Uma temporada no Congo, publicada em 1967, abarca cronologicamente os acontecimentos que se deram na República Democrática do Congo entre 1959 e 1961. Dividida em três atos, a peça de Aimé Césaire retoma os eventos políticos da independência e da subsequente nomeação de Patrice Lumumba como primeiro-ministro, indo até o assassinato do líder congolês, que resistiu e lutou pela libertação de seu país, colonizado durante oitenta anos pela Bélgica.
No dia 30 de junho de 1960, o até então Congo Belga se torna um país independente, ao fim de um processo de transição conduzido por representantes políticos congoleses e belgas. Parecia se tratar de um episódio harmonioso, vivenciado sem grandes conflitos.
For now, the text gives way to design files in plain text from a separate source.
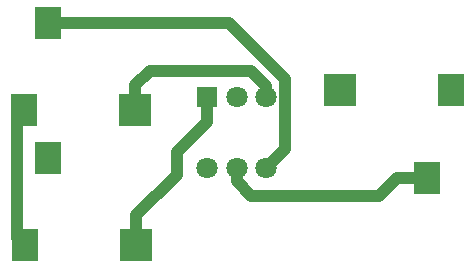
<source format=gbr>
%TF.GenerationSoftware,KiCad,Pcbnew,8.0.8*%
%TF.CreationDate,2025-03-16T01:19:43+08:00*%
%TF.ProjectId,TwoWayAudioSwitch-V1,54776f57-6179-4417-9564-696f53776974,rev?*%
%TF.SameCoordinates,Original*%
%TF.FileFunction,Copper,L1,Top*%
%TF.FilePolarity,Positive*%
%FSLAX46Y46*%
G04 Gerber Fmt 4.6, Leading zero omitted, Abs format (unit mm)*
G04 Created by KiCad (PCBNEW 8.0.8) date 2025-03-16 01:19:43*
%MOMM*%
%LPD*%
G01*
G04 APERTURE LIST*
%TA.AperFunction,ComponentPad*%
%ADD10R,1.800000X1.800000*%
%TD*%
%TA.AperFunction,ComponentPad*%
%ADD11C,1.800000*%
%TD*%
%TA.AperFunction,SMDPad,CuDef*%
%ADD12R,2.800000X2.800000*%
%TD*%
%TA.AperFunction,SMDPad,CuDef*%
%ADD13R,2.200000X2.800000*%
%TD*%
%TA.AperFunction,ViaPad*%
%ADD14C,0.600000*%
%TD*%
%TA.AperFunction,Conductor*%
%ADD15C,1.000000*%
%TD*%
G04 APERTURE END LIST*
D10*
%TO.P,SW2,1,A*%
%TO.N,Net-(J2-PadT)*%
X128172200Y-72136000D03*
D11*
%TO.P,SW2,2,B*%
%TO.N,Net-(J3-PadT)*%
X130672200Y-72136000D03*
%TO.P,SW2,3,C*%
%TO.N,Net-(J1-PadT)*%
X133172200Y-72136000D03*
%TO.P,SW2,4,A*%
%TO.N,Net-(J2-PadR)*%
X128172200Y-78136000D03*
%TO.P,SW2,5,B*%
%TO.N,Net-(J3-PadR)*%
X130672200Y-78136000D03*
%TO.P,SW2,6,C*%
%TO.N,Net-(J1-PadR)*%
X133172200Y-78136000D03*
%TD*%
D12*
%TO.P,J3,T*%
%TO.N,Net-(J3-PadT)*%
X139411800Y-71585600D03*
D13*
%TO.P,J3,S*%
%TO.N,Net-(J1-PadS)*%
X148811800Y-71585600D03*
%TO.P,J3,R*%
%TO.N,Net-(J3-PadR)*%
X146811800Y-78985600D03*
%TD*%
D12*
%TO.P,J2,T*%
%TO.N,Net-(J2-PadT)*%
X122127800Y-84700600D03*
D13*
%TO.P,J2,S*%
%TO.N,Net-(J1-PadS)*%
X112727800Y-84700600D03*
%TO.P,J2,R*%
%TO.N,Net-(J2-PadR)*%
X114727800Y-77300600D03*
%TD*%
D12*
%TO.P,J1,T*%
%TO.N,Net-(J1-PadT)*%
X122097800Y-73279000D03*
D13*
%TO.P,J1,S*%
%TO.N,Net-(J1-PadS)*%
X112697800Y-73279000D03*
%TO.P,J1,R*%
%TO.N,Net-(J1-PadR)*%
X114697800Y-65879000D03*
%TD*%
D14*
%TO.N,Net-(J1-PadS)*%
X148811800Y-71585600D03*
X112697800Y-73279000D03*
%TO.N,Net-(J3-PadT)*%
X139420600Y-71577200D03*
%TO.N,Net-(J2-PadR)*%
X114731800Y-77292200D03*
%TD*%
D15*
%TO.N,Net-(J1-PadT)*%
X122097800Y-71170800D02*
X122097800Y-73279000D01*
X133172200Y-71272400D02*
X131851400Y-69951600D01*
X123317000Y-69951600D02*
X122097800Y-71170800D01*
X133172200Y-72136000D02*
X133172200Y-71272400D01*
X131851400Y-69951600D02*
X123317000Y-69951600D01*
%TO.N,Net-(J3-PadR)*%
X142722600Y-80543400D02*
X144280400Y-78985600D01*
X131902200Y-80543400D02*
X142722600Y-80543400D01*
X144280400Y-78985600D02*
X146811800Y-78985600D01*
X130672200Y-79313400D02*
X131902200Y-80543400D01*
X130672200Y-78136000D02*
X130672200Y-79313400D01*
%TO.N,Net-(J3-PadT)*%
X139412200Y-71585600D02*
X139420600Y-71577200D01*
X139411800Y-71585600D02*
X139412200Y-71585600D01*
%TO.N,Net-(J2-PadT)*%
X125577600Y-76860400D02*
X128172200Y-74265800D01*
X128172200Y-74265800D02*
X128172200Y-72136000D01*
X125577600Y-78740000D02*
X125577600Y-76860400D01*
X122127800Y-82189800D02*
X125577600Y-78740000D01*
X122127800Y-84700600D02*
X122127800Y-82189800D01*
%TO.N,Net-(J2-PadR)*%
X114727800Y-77296200D02*
X114731800Y-77292200D01*
X114727800Y-77300600D02*
X114727800Y-77296200D01*
%TO.N,Net-(J1-PadR)*%
X129988600Y-65879000D02*
X114697800Y-65879000D01*
X134772200Y-76536000D02*
X134772200Y-70662600D01*
X133172200Y-78136000D02*
X134772200Y-76536000D01*
X134772200Y-70662600D02*
X129988600Y-65879000D01*
%TO.N,Net-(J1-PadS)*%
X112090200Y-84063000D02*
X112727800Y-84700600D01*
X112090200Y-73886600D02*
X112090200Y-84063000D01*
X112697800Y-73279000D02*
X112090200Y-73886600D01*
%TD*%
M02*

</source>
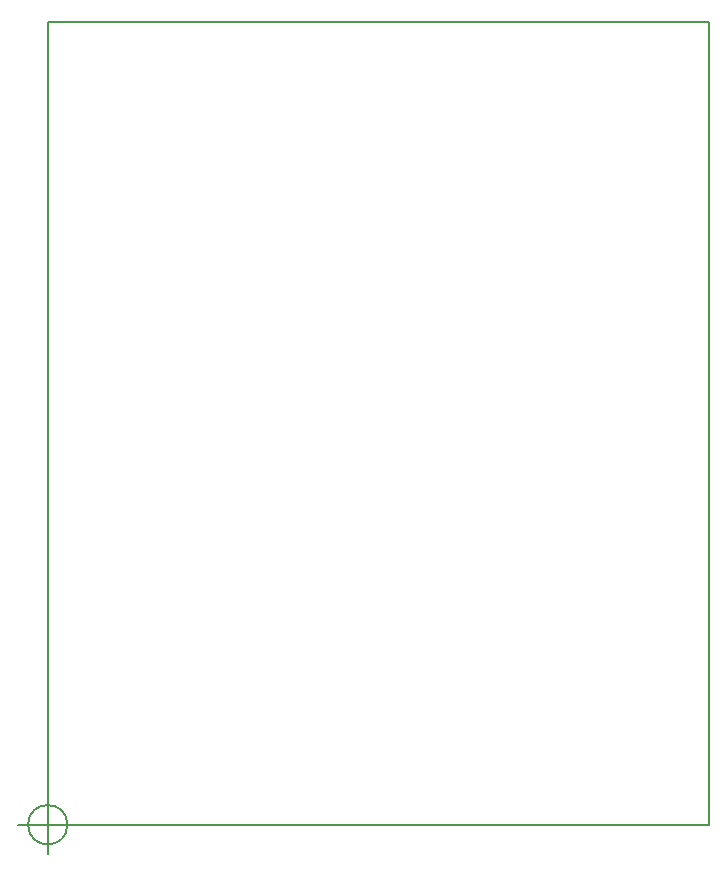
<source format=gbr>
G04 #@! TF.GenerationSoftware,KiCad,Pcbnew,(5.0.2-5)-5*
G04 #@! TF.CreationDate,2020-06-29T13:05:35+07:00*
G04 #@! TF.ProjectId,pelenka,70656c65-6e6b-4612-9e6b-696361645f70,rev?*
G04 #@! TF.SameCoordinates,Original*
G04 #@! TF.FileFunction,Profile,NP*
%FSLAX46Y46*%
G04 Gerber Fmt 4.6, Leading zero omitted, Abs format (unit mm)*
G04 Created by KiCad (PCBNEW (5.0.2-5)-5) date понедельник, 29 июня 2020 г., 13:05:35*
%MOMM*%
%LPD*%
G01*
G04 APERTURE LIST*
%ADD10C,0.150000*%
G04 APERTURE END LIST*
D10*
X57666666Y-126000000D02*
G75*
G03X57666666Y-126000000I-1666666J0D01*
G01*
X53500000Y-126000000D02*
X58500000Y-126000000D01*
X56000000Y-123500000D02*
X56000000Y-128500000D01*
X112000000Y-126000000D02*
X112000000Y-58000000D01*
X56000000Y-126000000D02*
X112000000Y-126000000D01*
X56000000Y-58000000D02*
X56000000Y-126000000D01*
X112000000Y-58000000D02*
X56000000Y-58000000D01*
M02*

</source>
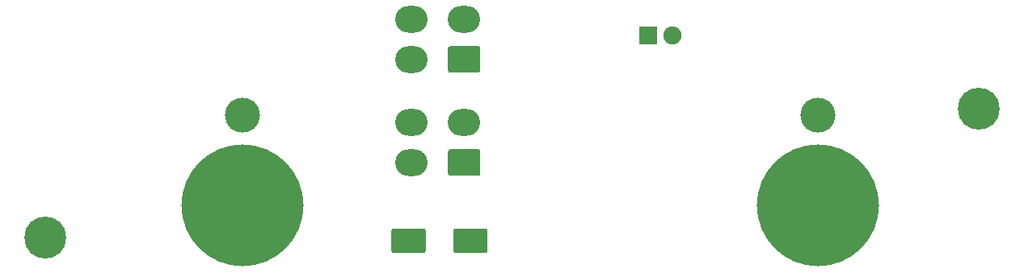
<source format=gbr>
%TF.GenerationSoftware,KiCad,Pcbnew,(5.1.6)-1*%
%TF.CreationDate,2020-12-18T17:10:49+11:00*%
%TF.ProjectId,HYD ISO Panel PCB V2,48594420-4953-44f2-9050-616e656c2050,rev?*%
%TF.SameCoordinates,Original*%
%TF.FileFunction,Soldermask,Bot*%
%TF.FilePolarity,Negative*%
%FSLAX46Y46*%
G04 Gerber Fmt 4.6, Leading zero omitted, Abs format (unit mm)*
G04 Created by KiCad (PCBNEW (5.1.6)-1) date 2020-12-18 17:10:49*
%MOMM*%
%LPD*%
G01*
G04 APERTURE LIST*
%ADD10C,4.400000*%
%ADD11C,12.800000*%
%ADD12C,3.672000*%
%ADD13O,3.400000X2.800000*%
%ADD14C,1.900000*%
%ADD15R,1.900000X1.900000*%
G04 APERTURE END LIST*
D10*
%TO.C,REF\u002A\u002A*%
X168901109Y-73724776D03*
%TD*%
%TO.C,REF\u002A\u002A*%
X71111109Y-87250276D03*
%TD*%
D11*
%TO.C,REF\u002A\u002A*%
X152073609Y-83884776D03*
X152073609Y-83884776D03*
D12*
X152073609Y-74359776D03*
%TD*%
D11*
%TO.C,REF\u002A\u002A*%
X91748609Y-83884776D03*
X91748609Y-83884776D03*
D12*
X91748609Y-74359776D03*
%TD*%
D13*
%TO.C,J2*%
X109485800Y-75164840D03*
X109485800Y-79364840D03*
X114985800Y-75164840D03*
G36*
G01*
X116426540Y-80764840D02*
X113545060Y-80764840D01*
G75*
G02*
X113285800Y-80505580I0J259260D01*
G01*
X113285800Y-78224100D01*
G75*
G02*
X113545060Y-77964840I259260J0D01*
G01*
X116426540Y-77964840D01*
G75*
G02*
X116685800Y-78224100I0J-259260D01*
G01*
X116685800Y-80505580D01*
G75*
G02*
X116426540Y-80764840I-259260J0D01*
G01*
G37*
%TD*%
%TO.C,J1*%
X109468920Y-64320420D03*
X109468920Y-68520420D03*
X114968920Y-64320420D03*
G36*
G01*
X116409660Y-69920420D02*
X113528180Y-69920420D01*
G75*
G02*
X113268920Y-69661160I0J259260D01*
G01*
X113268920Y-67379680D01*
G75*
G02*
X113528180Y-67120420I259260J0D01*
G01*
X116409660Y-67120420D01*
G75*
G02*
X116668920Y-67379680I0J-259260D01*
G01*
X116668920Y-69661160D01*
G75*
G02*
X116409660Y-69920420I-259260J0D01*
G01*
G37*
%TD*%
%TO.C,C1*%
G36*
G01*
X110942460Y-86551900D02*
X110942460Y-88631900D01*
G75*
G02*
X110682460Y-88891900I-260000J0D01*
G01*
X107602460Y-88891900D01*
G75*
G02*
X107342460Y-88631900I0J260000D01*
G01*
X107342460Y-86551900D01*
G75*
G02*
X107602460Y-86291900I260000J0D01*
G01*
X110682460Y-86291900D01*
G75*
G02*
X110942460Y-86551900I0J-260000D01*
G01*
G37*
G36*
G01*
X117442460Y-86551900D02*
X117442460Y-88631900D01*
G75*
G02*
X117182460Y-88891900I-260000J0D01*
G01*
X114102460Y-88891900D01*
G75*
G02*
X113842460Y-88631900I0J260000D01*
G01*
X113842460Y-86551900D01*
G75*
G02*
X114102460Y-86291900I260000J0D01*
G01*
X117182460Y-86291900D01*
G75*
G02*
X117442460Y-86551900I0J-260000D01*
G01*
G37*
%TD*%
D14*
%TO.C,D25*%
X136800000Y-66000000D03*
D15*
X134260000Y-66000000D03*
%TD*%
M02*

</source>
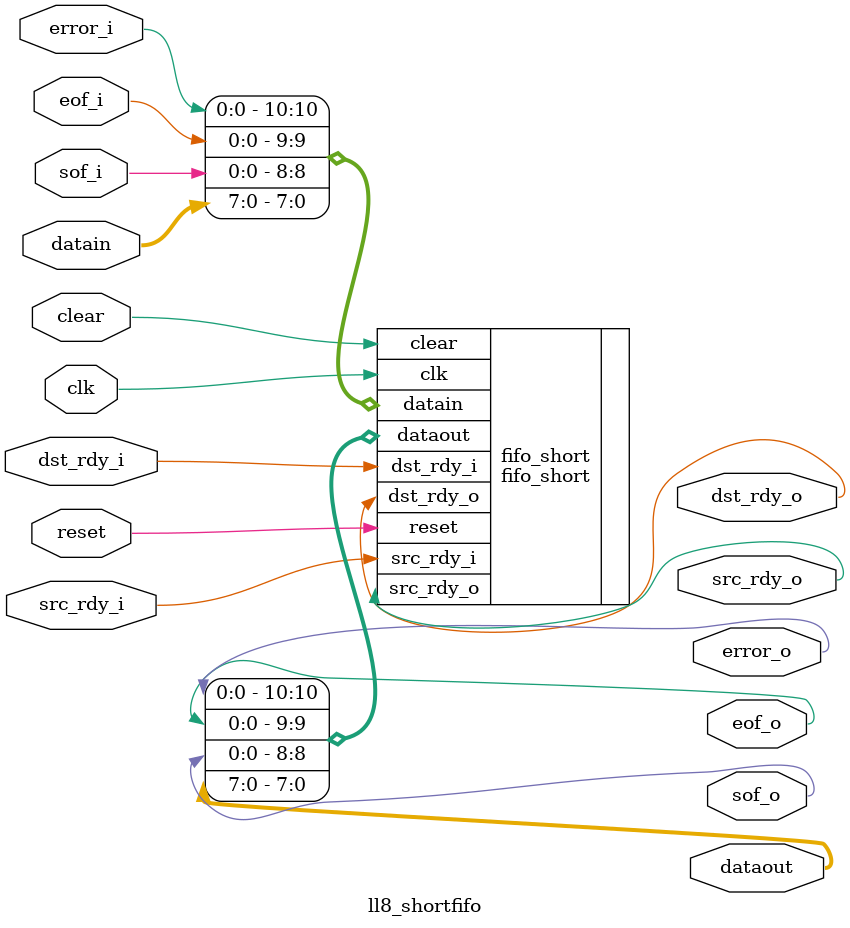
<source format=v>
`timescale 1ns / 1ps
module ll8_shortfifo
  (input clk, input reset, input clear,
   input [7:0] datain, input sof_i, input eof_i, input error_i, input src_rdy_i, output dst_rdy_o,
   output [7:0] dataout, output sof_o, output eof_o, output error_o, output src_rdy_o, input dst_rdy_i);

   fifo_short #(.WIDTH(11)) fifo_short
     (.clk(clk), .reset(reset), .clear(clear),
      .datain({error_i,eof_i,sof_i,datain}), .src_rdy_i(src_rdy_i), .dst_rdy_o(dst_rdy_o),
      .dataout({error_o,eof_o,sof_o,dataout}), .src_rdy_o(src_rdy_o), .dst_rdy_i(dst_rdy_i));


endmodule

</source>
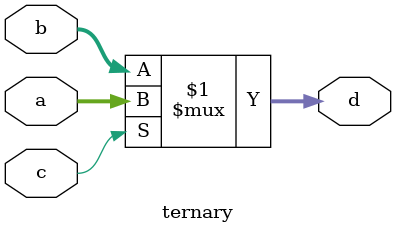
<source format=sv>
module ternary (
    input [3:0] a,
    input [3:0] b,
    input c,
    output [3:0] d);

    assign
      d = c ? a : b;

endmodule

</source>
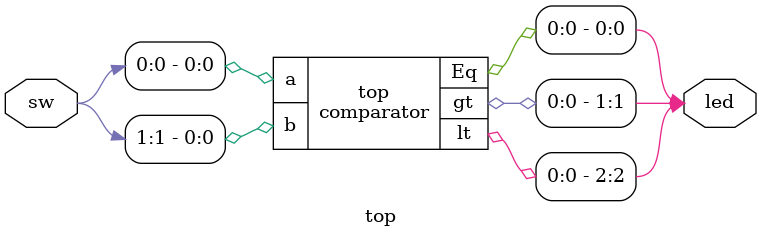
<source format=v>
`timescale 1ns / 1ps
module comparator(input a,b,
                    output Eq,gt,lt
                );
wire w1,w2;

xnor (Eq, a, b);
not (w1,a);
not (w2,b);

and (gt,a,w2);
and (lt,w1,b);


endmodule

// top module for FPGA implementation
module top (sw,led);
input [1:0]sw;
output [2:0]led;
comparator top(.a(sw[0]),
                .b(sw[1]),
                .Eq(led[0]),
                .gt(led[1]),
                .lt(led[2])
                );
endmodule

</source>
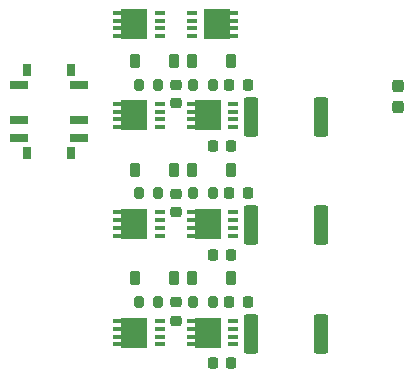
<source format=gbr>
%TF.GenerationSoftware,KiCad,Pcbnew,7.0.11*%
%TF.CreationDate,2024-11-13T01:10:25+09:00*%
%TF.ProjectId,MD,4d442e6b-6963-4616-945f-706362585858,rev?*%
%TF.SameCoordinates,Original*%
%TF.FileFunction,Paste,Top*%
%TF.FilePolarity,Positive*%
%FSLAX46Y46*%
G04 Gerber Fmt 4.6, Leading zero omitted, Abs format (unit mm)*
G04 Created by KiCad (PCBNEW 7.0.11) date 2024-11-13 01:10:25*
%MOMM*%
%LPD*%
G01*
G04 APERTURE LIST*
G04 Aperture macros list*
%AMRoundRect*
0 Rectangle with rounded corners*
0 $1 Rounding radius*
0 $2 $3 $4 $5 $6 $7 $8 $9 X,Y pos of 4 corners*
0 Add a 4 corners polygon primitive as box body*
4,1,4,$2,$3,$4,$5,$6,$7,$8,$9,$2,$3,0*
0 Add four circle primitives for the rounded corners*
1,1,$1+$1,$2,$3*
1,1,$1+$1,$4,$5*
1,1,$1+$1,$6,$7*
1,1,$1+$1,$8,$9*
0 Add four rect primitives between the rounded corners*
20,1,$1+$1,$2,$3,$4,$5,0*
20,1,$1+$1,$4,$5,$6,$7,0*
20,1,$1+$1,$6,$7,$8,$9,0*
20,1,$1+$1,$8,$9,$2,$3,0*%
G04 Aperture macros list end*
%ADD10RoundRect,0.250000X0.362500X1.425000X-0.362500X1.425000X-0.362500X-1.425000X0.362500X-1.425000X0*%
%ADD11RoundRect,0.225000X0.225000X0.250000X-0.225000X0.250000X-0.225000X-0.250000X0.225000X-0.250000X0*%
%ADD12RoundRect,0.225000X-0.225000X-0.375000X0.225000X-0.375000X0.225000X0.375000X-0.225000X0.375000X0*%
%ADD13RoundRect,0.225000X0.250000X-0.225000X0.250000X0.225000X-0.250000X0.225000X-0.250000X-0.225000X0*%
%ADD14RoundRect,0.200000X0.200000X0.275000X-0.200000X0.275000X-0.200000X-0.275000X0.200000X-0.275000X0*%
%ADD15R,0.900000X0.400000*%
%ADD16R,0.900000X0.375000*%
%ADD17R,0.700000X0.400000*%
%ADD18R,2.200000X2.650000*%
%ADD19R,0.700000X0.375000*%
%ADD20RoundRect,0.237500X-0.237500X0.287500X-0.237500X-0.287500X0.237500X-0.287500X0.237500X0.287500X0*%
%ADD21R,1.500000X0.700000*%
%ADD22R,0.800000X1.000000*%
G04 APERTURE END LIST*
D10*
%TO.C,R61*%
X27462500Y-21400000D03*
X21537500Y-21400000D03*
%TD*%
D11*
%TO.C,C41*%
X21275000Y-9500000D03*
X19725000Y-9500000D03*
%TD*%
%TO.C,C38*%
X21275000Y-18700000D03*
X19725000Y-18700000D03*
%TD*%
D12*
%TO.C,D18*%
X11750000Y-7500000D03*
X15050000Y-7500000D03*
%TD*%
D13*
%TO.C,C40*%
X15200000Y-11075000D03*
X15200000Y-9525000D03*
%TD*%
D14*
%TO.C,R67*%
X13725000Y-27900000D03*
X12075000Y-27900000D03*
%TD*%
%TO.C,R68*%
X18325000Y-27900000D03*
X16675000Y-27900000D03*
%TD*%
D15*
%TO.C,Q12*%
X20050000Y-13075000D03*
X20050000Y-12425000D03*
D16*
X20050000Y-11787500D03*
D15*
X20050000Y-11125000D03*
D17*
X16450000Y-13075000D03*
X16450000Y-12425000D03*
D18*
X17900000Y-12100000D03*
D19*
X16450000Y-11787500D03*
D17*
X16450000Y-11125000D03*
%TD*%
D15*
%TO.C,Q10*%
X13850000Y-31475000D03*
X13850000Y-30825000D03*
D16*
X13850000Y-30187500D03*
D15*
X13850000Y-29525000D03*
D17*
X10250000Y-31475000D03*
X10250000Y-30825000D03*
D18*
X11700000Y-30500000D03*
D19*
X10250000Y-30187500D03*
D17*
X10250000Y-29525000D03*
%TD*%
D13*
%TO.C,C37*%
X15200000Y-20275000D03*
X15200000Y-18725000D03*
%TD*%
D10*
%TO.C,R66*%
X27462500Y-12200000D03*
X21537500Y-12200000D03*
%TD*%
D12*
%TO.C,D17*%
X16550000Y-16700000D03*
X19850000Y-16700000D03*
%TD*%
D20*
%TO.C,D1*%
X34013195Y-9625000D03*
X34013195Y-11375000D03*
%TD*%
D14*
%TO.C,R73*%
X13725000Y-9500000D03*
X12075000Y-9500000D03*
%TD*%
D21*
%TO.C,SW4*%
X7000000Y-9500000D03*
X7000000Y-12500000D03*
X7000000Y-14000000D03*
X1900000Y-9500000D03*
X1900000Y-12500000D03*
X1900000Y-14000000D03*
D22*
X6300000Y-8250000D03*
X6300000Y-15250000D03*
X2600000Y-8250000D03*
X2600000Y-15250000D03*
%TD*%
D12*
%TO.C,D15*%
X16550000Y-25900000D03*
X19850000Y-25900000D03*
%TD*%
D15*
%TO.C,Q6*%
X13850000Y-5375000D03*
X13850000Y-4725000D03*
D16*
X13850000Y-4087500D03*
D15*
X13850000Y-3425000D03*
D17*
X10250000Y-5375000D03*
X10250000Y-4725000D03*
D18*
X11700000Y-4400000D03*
D19*
X10250000Y-4087500D03*
D17*
X10250000Y-3425000D03*
%TD*%
D15*
%TO.C,Q9*%
X13850000Y-22275000D03*
X13850000Y-21625000D03*
D16*
X13850000Y-20987500D03*
D15*
X13850000Y-20325000D03*
D17*
X10250000Y-22275000D03*
X10250000Y-21625000D03*
D18*
X11700000Y-21300000D03*
D19*
X10250000Y-20987500D03*
D17*
X10250000Y-20325000D03*
%TD*%
D11*
%TO.C,C34*%
X21275000Y-27900000D03*
X19725000Y-27900000D03*
%TD*%
D13*
%TO.C,C33*%
X15200000Y-29475000D03*
X15200000Y-27925000D03*
%TD*%
D15*
%TO.C,Q8*%
X20050000Y-22275000D03*
X20050000Y-21625000D03*
D16*
X20050000Y-20987500D03*
D15*
X20050000Y-20325000D03*
D17*
X16450000Y-22275000D03*
X16450000Y-21625000D03*
D18*
X17900000Y-21300000D03*
D19*
X16450000Y-20987500D03*
D17*
X16450000Y-20325000D03*
%TD*%
D11*
%TO.C,C35*%
X19875000Y-33100000D03*
X18325000Y-33100000D03*
%TD*%
D12*
%TO.C,D16*%
X11750000Y-16700000D03*
X15050000Y-16700000D03*
%TD*%
D14*
%TO.C,R74*%
X18325000Y-9500000D03*
X16675000Y-9500000D03*
%TD*%
%TO.C,R70*%
X13725000Y-18700000D03*
X12075000Y-18700000D03*
%TD*%
D12*
%TO.C,D19*%
X16550000Y-7500000D03*
X19850000Y-7500000D03*
%TD*%
%TO.C,D14*%
X11750000Y-25900000D03*
X15050000Y-25900000D03*
%TD*%
D10*
%TO.C,R56*%
X27462500Y-30600000D03*
X21537500Y-30600000D03*
%TD*%
D11*
%TO.C,C39*%
X19875000Y-14700000D03*
X18325000Y-14700000D03*
%TD*%
D15*
%TO.C,Q11*%
X13850000Y-13075000D03*
X13850000Y-12425000D03*
D16*
X13850000Y-11787500D03*
D15*
X13850000Y-11125000D03*
D17*
X10250000Y-13075000D03*
X10250000Y-12425000D03*
D18*
X11700000Y-12100000D03*
D19*
X10250000Y-11787500D03*
D17*
X10250000Y-11125000D03*
%TD*%
D14*
%TO.C,R71*%
X18325000Y-18700000D03*
X16675000Y-18700000D03*
%TD*%
D15*
%TO.C,Q7*%
X20050000Y-31475000D03*
X20050000Y-30825000D03*
D16*
X20050000Y-30187500D03*
D15*
X20050000Y-29525000D03*
D17*
X16450000Y-31475000D03*
X16450000Y-30825000D03*
D18*
X17900000Y-30500000D03*
D19*
X16450000Y-30187500D03*
D17*
X16450000Y-29525000D03*
%TD*%
D11*
%TO.C,C36*%
X19875000Y-23900000D03*
X18325000Y-23900000D03*
%TD*%
D15*
%TO.C,Q2*%
X16550000Y-3425000D03*
X16550000Y-4075000D03*
D16*
X16550000Y-4712500D03*
D15*
X16550000Y-5375000D03*
D17*
X20150000Y-3425000D03*
X20150000Y-4075000D03*
D18*
X18700000Y-4400000D03*
D19*
X20150000Y-4712500D03*
D17*
X20150000Y-5375000D03*
%TD*%
M02*

</source>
No entanto, a história que começa nessa data, com a nomeação de Patrice Lumumba – um dos líderes do movimento pela independência – como chefe de governo do país recém-instituído, terá um desfecho trágico para seu protagonista e para o povo congolês. Uma temporada no Congo nos conta essa história, que se desenrola durante um curto período, desde as vésperas da independência, em 1959, até o assassinato de Lumumba, em 17 de janeiro de 1961. Desse modo, o texto põe em relevo os meandros políticos que conduziram o país a um golpe de Estado, perpetrado com a conivência, quando não ingerência, das potências ocidentais e da Organização das Nações Unidas (ONU), insuflado por uma distorcida retórica anticomunista.
A obra ultrapassa, porém, a dramatização dos bastidores da política, uma vez que dá ao povo congolês um papel proeminente. Recorrendo a procedimentos frequentemente adotados por Brecht e pelo teatro elisabetano, Aimé Césaire constrói um universo literário regido pela tensão permanente entre a trama do poder institucional, de um lado, e as dinâmicas do povo, com seus anseios, medos e versões próprias sobre os fatos, de outro – e seu herói, Lumumba, vive precisamente nesse limiar, onde ambas se tocam.
Natural da Martinica, Césaire estudou com profundidade a história, a política e inclusive a geografia do Congo para apresentar com maestria uma peça sobre a libertação do colonizador belga pelo povo congolês. Tendo passado um tempo no país, Césaire viu de dentro as feridas coloniais e os desafios enfrentados pela sociedade congolesa em seu processo de emancipação. Além do mais, o autor realizou pesquisas acerca da diversidade étnica local, utilizando, na peça, termos e expressões idiomáticas utilizadas no país.
Conhecido sobretudo pelo conjunto que produziu no campo da política, por meio do qual abordou (e combateu) racismo, colonialismo e capitalismo, Césaire foi também poeta e dramaturgo, levando para toda a sua obra o olhar crítico que o acompanhava permanentemente. Escrita em 1966, em concomitância ao processo da montagem teatral, a peça lançada agora pela Temporal Editora é a terceira escrita pelo autor: precedida por Et les Chiens se taisaient [E os cães se calavam] (Temporal, no prelo), de 1946, e A tragédia do rei Christophe, de 1963 – ambas sobre o Haiti –, e sucedida por Une Tempête [Uma tempestade] (Temporal, no prelo), de 1969 – recriação de A tempestade, de Shakespeare, pela perspectiva da luta do povo negro.
Uma temporada no Congo nos palcos
Uma temporada no Congo estreou no dia 20 de março de 1967, no Centro Cultural de Anderlecht, em Bruxelas, sob a direção de Rudi Barnet. Desde então, a peça ganhou diversas montagens, dentre as quais caberia destacar a do Teatro Nacional Popular (TNP), na França, dirigida por Christian Schiaretti, que viajou também à Martinica, país natal de Césaire – todas as fotografias presentes no livro da Temporal foram, inclusive, tiradas dessa última montagem. Dessa maneira, reunindo texto dramático, aparatos críticos e imagens de cena, a edição da Temporal busca ressaltar a presença de Aimé Césaire como dramaturgo, sua crítica ao colonialismo, ao racismo e ao projeto de poder hegemônico do Ocidente, além de jogar luz à resistência popular.